» **PASSAGE SHOWN**

74 Monitoring ECE Components
Learn how to monitor system processes, such as memory and thread usage, of your Oracle Communications Elastic Charging Engine (ECE) components.
Topics in this document:
About Monitoring ECE Components
You can set up your system to monitor ECE components. When configured to do so, each ECE component exposes a REST endpoint that exposes JVM, Coherence, and application metrics from a single endpoint in an OpenMetrics exposition format. You can then use an external centralized metric service, such as Prometheus, to scrape the ECE metrics and store them for analysis and monitoring.

» **INFORMATION SHOWN**
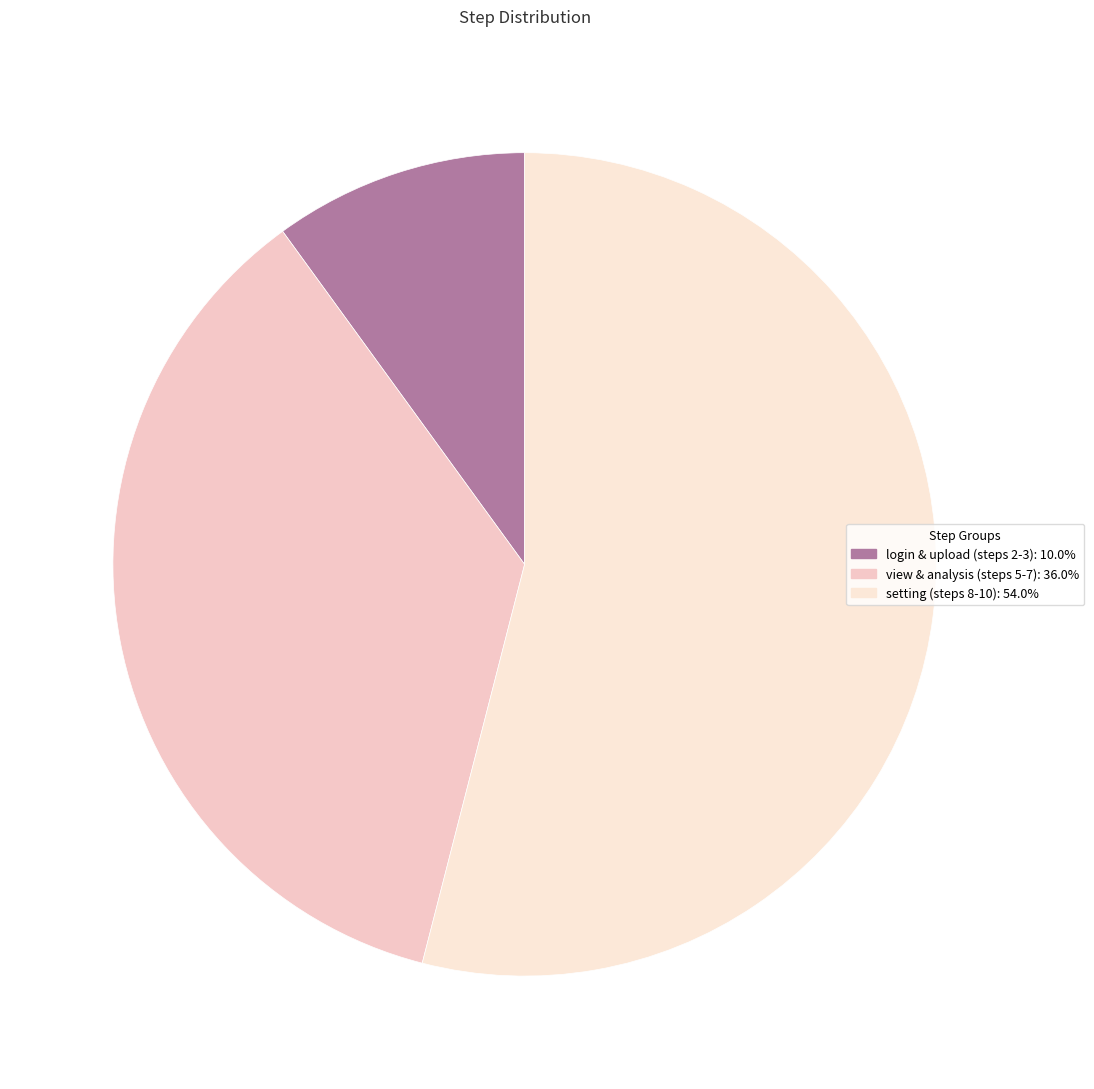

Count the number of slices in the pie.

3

==

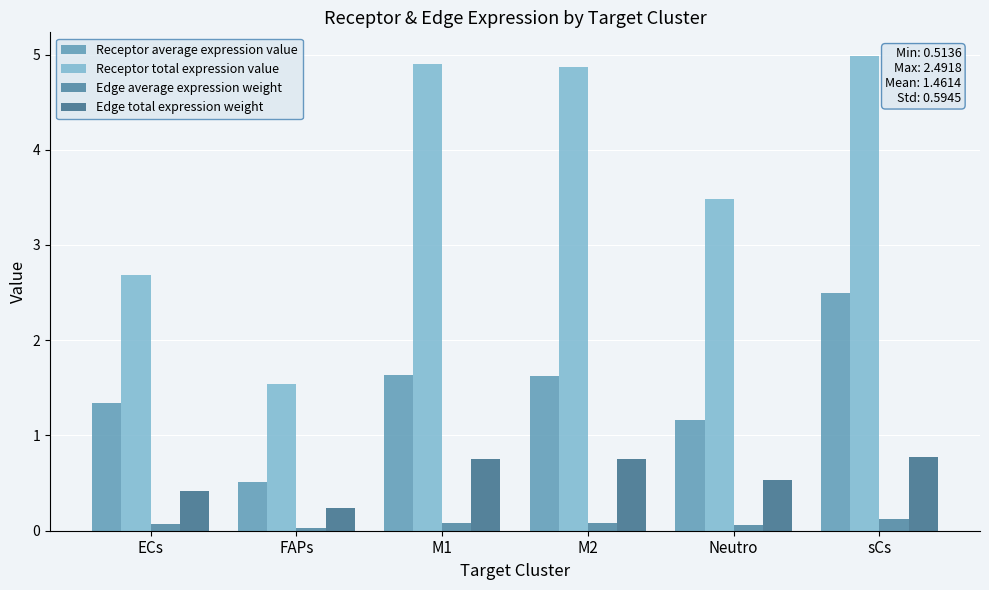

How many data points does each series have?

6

==

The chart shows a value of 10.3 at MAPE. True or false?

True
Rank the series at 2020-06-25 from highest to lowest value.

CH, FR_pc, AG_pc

» **YOUR INSTRUCTIONS**
In the text on monitoring ECE components, quote everything from "Topics in this" down to "analysis and monitoring.". Rely solely on the text about monitoring ECE components.

» **OUTPUT FOR THIS TASK**
Topics in this document:
About Monitoring ECE Components
You can set up your system to monitor ECE components. When configured to do so, each ECE component exposes a REST endpoint that exposes JVM, Coherence, and application metrics from a single endpoint in an OpenMetrics exposition format. You can then use an external centralized metric service, such as Prometheus, to scrape the ECE metrics and store them for analysis and monitoring.